I have frozen all my layers, but the output changes

YinYang_Untalan · January 23, 2020, 11:33am

I trained my ann with all layers unfrozen. Then I froze all all my layers using layer.requires_grad = False.

Then I trained it again. The outputs change. I have taken a look at the state_dict of one of the layers to see if the weights have been changed - they are still the same.

Am I missing something here? How do I properly freeze the layers?

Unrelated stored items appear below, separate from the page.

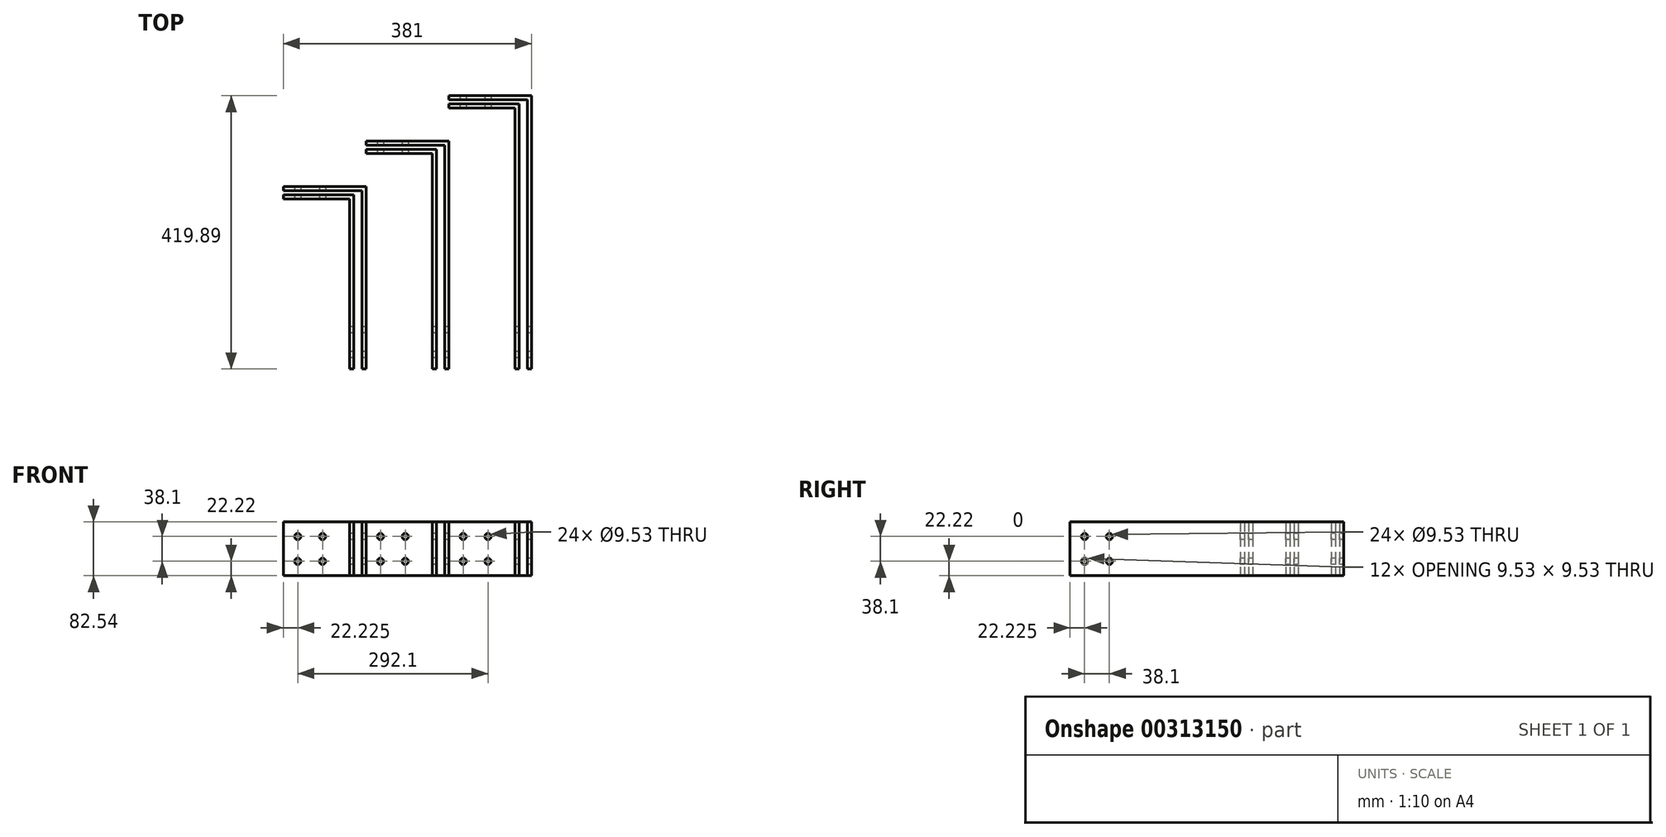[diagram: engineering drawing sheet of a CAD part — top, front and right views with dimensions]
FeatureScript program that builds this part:
annotation { "Feature Type Name" : "Feature", "Feature Type Description" : "" }
export const myFeature = defineFeature(function(context is Context, id is Id, definition is map)
    precondition{}
    {
        {
            var Q0;
            Q0=qCreatedBy(makeId("Top.planeOp"),FACE);
            var sketch = newSketch(context, id + "F0", { "sketchPlane" : qUnion([Q0])});
            skLineSegment(sketch, "E0.bottom", {"start": v(0, 0) * mm, "end": v(6.35, 0) * mm});
            skLineSegment(sketch, "E0.left", {"start": v(0, 0) * mm, "end": v(0, 261.14) * mm});
            skLineSegment(sketch, "E1.bottom", {"start": v(19.05, 0) * mm, "end": v(25.4, 0) * mm});
            skLineSegment(sketch, "E1.left", {"start": v(19.05, 0) * mm, "end": v(19.05, 273.84) * mm});
            skLineSegment(sketch, "E2", {"start": v(0, 261.14) * mm, "end": v(-101.6, 261.14) * mm});
            skLineSegment(sketch, "E3", {"start": v(-101.6, 261.14) * mm, "end": v(-101.6, 267.49) * mm});
            skLineSegment(sketch, "E4", {"start": v(-101.6, 267.49) * mm, "end": v(6.35, 267.49) * mm});
            skLineSegment(sketch, "E5", {"start": v(6.35, 267.49) * mm, "end": v(6.35, 0) * mm});
            skLineSegment(sketch, "E6", {"start": v(19.05, 273.84) * mm, "end": v(-101.6, 273.84) * mm});
            skLineSegment(sketch, "E7", {"start": v(-101.6, 273.84) * mm, "end": v(-101.6, 280.19) * mm});
            skLineSegment(sketch, "E8", {"start": v(-101.6, 280.19) * mm, "end": v(25.4, 280.19) * mm});
            skLineSegment(sketch, "E9", {"start": v(25.4, 280.19) * mm, "end": v(25.4, 0) * mm});
            skLineSegment(sketch, "E10.bottom", {"start": v(127, 0) * mm, "end": v(133.35, 0) * mm});
            skLineSegment(sketch, "E10.left", {"start": v(127, 0) * mm, "end": v(127, 330.99) * mm});
            skLineSegment(sketch, "E11.bottom", {"start": v(146.05, 0) * mm, "end": v(152.4, 0) * mm});
            skLineSegment(sketch, "E11.left", {"start": v(146.05, 0) * mm, "end": v(146.05, 343.69) * mm});
            skLineSegment(sketch, "E12", {"start": v(127, 330.99) * mm, "end": v(25.4, 330.99) * mm});
            skLineSegment(sketch, "E13", {"start": v(25.4, 330.99) * mm, "end": v(25.4, 337.34) * mm});
            skLineSegment(sketch, "E14", {"start": v(25.4, 337.34) * mm, "end": v(133.35, 337.34) * mm});
            skLineSegment(sketch, "E15", {"start": v(133.35, 337.34) * mm, "end": v(133.35, 0) * mm});
            skLineSegment(sketch, "E16", {"start": v(146.05, 343.69) * mm, "end": v(25.4, 343.69) * mm});
            skLineSegment(sketch, "E17", {"start": v(25.4, 343.69) * mm, "end": v(25.4, 350.04) * mm});
            skLineSegment(sketch, "E18", {"start": v(25.4, 350.04) * mm, "end": v(152.4, 350.04) * mm});
            skLineSegment(sketch, "E19", {"start": v(152.4, 350.04) * mm, "end": v(152.4, 0) * mm});
            skLineSegment(sketch, "E20.bottom", {"start": v(254, 0) * mm, "end": v(260.35, 0) * mm});
            skLineSegment(sketch, "E20.left", {"start": v(254, 0) * mm, "end": v(254, 400.84) * mm});
            skLineSegment(sketch, "E21.bottom", {"start": v(273.05, 0) * mm, "end": v(279.4, 0) * mm});
            skLineSegment(sketch, "E21.left", {"start": v(273.05, 0) * mm, "end": v(273.05, 413.54) * mm});
            skLineSegment(sketch, "E22", {"start": v(254, 400.84) * mm, "end": v(152.4, 400.84) * mm});
            skLineSegment(sketch, "E23", {"start": v(152.4, 400.84) * mm, "end": v(152.4, 407.19) * mm});
            skLineSegment(sketch, "E24", {"start": v(152.4, 407.19) * mm, "end": v(260.35, 407.19) * mm});
            skLineSegment(sketch, "E25", {"start": v(260.35, 407.19) * mm, "end": v(260.35, 0) * mm});
            skLineSegment(sketch, "E26", {"start": v(273.05, 413.54) * mm, "end": v(152.4, 413.54) * mm});
            skLineSegment(sketch, "E27", {"start": v(152.4, 413.54) * mm, "end": v(152.4, 419.89) * mm});
            skLineSegment(sketch, "E28", {"start": v(152.4, 419.89) * mm, "end": v(279.4, 419.89) * mm});
            skLineSegment(sketch, "E29", {"start": v(279.4, 419.89) * mm, "end": v(279.4, 0) * mm});
            skSolve(sketch);
        }
        {
            var Q0;
            Q0=qSketchRegion(id+"F0",true);
            extrude(context, id + "F1", {"entities" : qUnion([Q0]), "endBound" : BoundingType.SYMMETRIC, "depth" : 82.55 * mm});
        }
        {
            var Q0;
            Q0=makeQuery(id+"F1.opExtrude","SWEPT_FACE",FACE,{"disambiguationData":[OSD([sQuery(id+"F0.wireOp",EDGE,"E0.left")])]});
            var sketch = newSketch(context, id + "F2", { "sketchPlane" : qUnion([Q0])});
            skCircle(sketch, "E30", {"center": v(-22.23, 19.05) * mm, "radius": 4.76 * mm});
            skCircle(sketch, "E31", {"center": v(-22.23, -19.05) * mm, "radius": 4.76 * mm});
            skCircle(sketch, "E32", {"center": v(-60.32, -19.05) * mm, "radius": 4.76 * mm});
            skCircle(sketch, "E33", {"center": v(-60.33, 19.05) * mm, "radius": 4.76 * mm});
            skSolve(sketch);
        }
        {
            var Q0;
            Q0=qSketchRegion(id+"F2",true);
            extrude(context, id + "F3", {"entities" : qUnion([Q0]), "operationType" : NewBodyOperationType.REMOVE, "endBound" : BoundingType.THROUGH_ALL, "oppositeDirection" : true, "depth" : 25.4 * mm, "hasSecondDirection" : true, "secondDirectionBound" : SecondDirectionBoundingType.THROUGH_ALL, "secondDirectionOppositeDirection" : false, "secondDirectionDepth" : 25.4 * mm});
        }
        {
            var Q0;
            Q0=makeQuery(id+"F1.opExtrude","SWEPT_FACE",FACE,{"disambiguationData":[OSD([sQuery(id+"F0.wireOp",EDGE,"E2")])]});
            var sketch = newSketch(context, id + "F4", { "sketchPlane" : qUnion([Q0])});
            skCircle(sketch, "E34", {"center": v(-79.37, 19.05) * mm, "radius": 4.76 * mm});
            skCircle(sketch, "E35", {"center": v(-79.37, -19.05) * mm, "radius": 4.76 * mm});
            skCircle(sketch, "E36", {"center": v(-41.27, -19.05) * mm, "radius": 4.76 * mm});
            skCircle(sketch, "E37", {"center": v(-41.27, 19.05) * mm, "radius": 4.76 * mm});
            skCircle(sketch, "E38.1.0.0", {"center": v(47.63, 19.05) * mm, "radius": 4.76 * mm});
            skCircle(sketch, "E38.1.0.1", {"center": v(47.63, -19.05) * mm, "radius": 4.76 * mm});
            skCircle(sketch, "E38.1.0.2", {"center": v(85.73, -19.05) * mm, "radius": 4.76 * mm});
            skCircle(sketch, "E38.1.0.3", {"center": v(85.73, 19.05) * mm, "radius": 4.76 * mm});
            skCircle(sketch, "E38.2.0.0", {"center": v(174.63, 19.05) * mm, "radius": 4.76 * mm});
            skCircle(sketch, "E38.2.0.1", {"center": v(174.63, -19.05) * mm, "radius": 4.76 * mm});
            skCircle(sketch, "E38.2.0.2", {"center": v(212.73, -19.05) * mm, "radius": 4.76 * mm});
            skCircle(sketch, "E38.2.0.3", {"center": v(212.73, 19.05) * mm, "radius": 4.76 * mm});
            skLineSegment(sketch, "E38.direction1", {"start": v(-79.37, -19.05) * mm, "end": v(47.63, -19.05) * mm, "construction": true});
            skSolve(sketch);
        }
        {
            var Q0;
            Q0 = qSketchRegion(id + "F4", true);
            extrude(context, id + "F5", {"entities" : qUnion([Q0]), "operationType" : NewBodyOperationType.REMOVE, "endBound" : BoundingType.THROUGH_ALL, "oppositeDirection" : true, "depth" : 25.4 * mm});
        }
    });
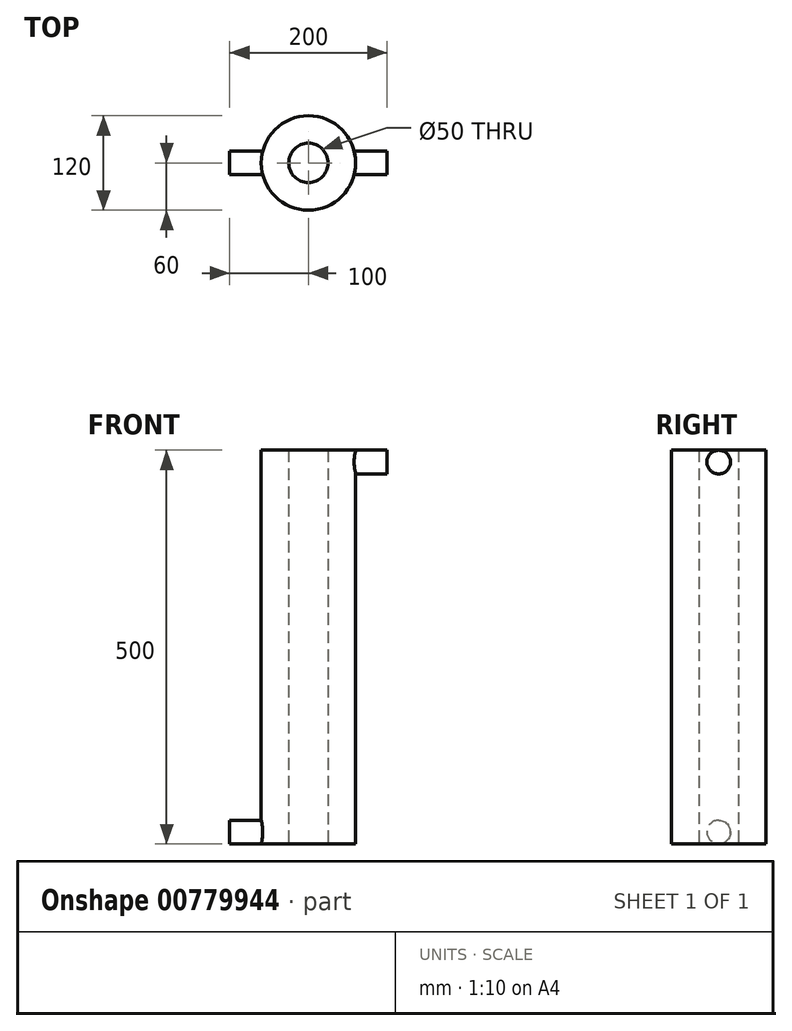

I tried doing for p in layer.parameters(): p.requires_grad = False. I did this for all the layers and when I trained, I got an error that basically says there is no gradients to compute - which is what I expected. Then i proceeded to do this for only specific layers. one set of layers is a decoder: This is what i did in more detail

I have an encoder and a decoder which I trained and froze using above (p.req… = False). Then I wanted to play around so I attached a classifier to the encoding, and in the middle of the classifier I have a layer that has the same dimension as the encoding which means I can put it thru the decoder - and i did. My loss functions are the classification loss and the MSELoss involving the middle of the classifier going thru the decoder. My problem is the decoder (or possible even the encoder) changes. This is how I verify that:

train the encoder and decoder
freeze the encoder and decoder
set t = random tensor with same size as input
pass it thru the network and visualize the decoded output (A)
train the classifier and also add loss from the output of passing a middle classifier layer thru the decoder (this shouldn’t affect the decoder and probably would just pass the errors on the classification layers)
pass t again it thru the network and visualize the decoded output (A’)
A and A’ are not the same

Thank you for helping.

ptrblck · January 24, 2020, 6:00am

I guess you might have some dropout or batchnorm layers in your model, which are still active even though the trainable parameters are frozen.
Calling model.eval() will use the running stats in batch norm layers (instead of using the current batch stats and updating the running estimates) and dropout layers will be disabled.
Could this be the issue?

YinYang_Untalan · January 24, 2020, 1:20pm

I saw the issue. I was using the Adam optimizer so setting the grad flag off wasnt enough. I needed to filter the parameters I pass to Adam. Is there a cleaner way to this? Thank you.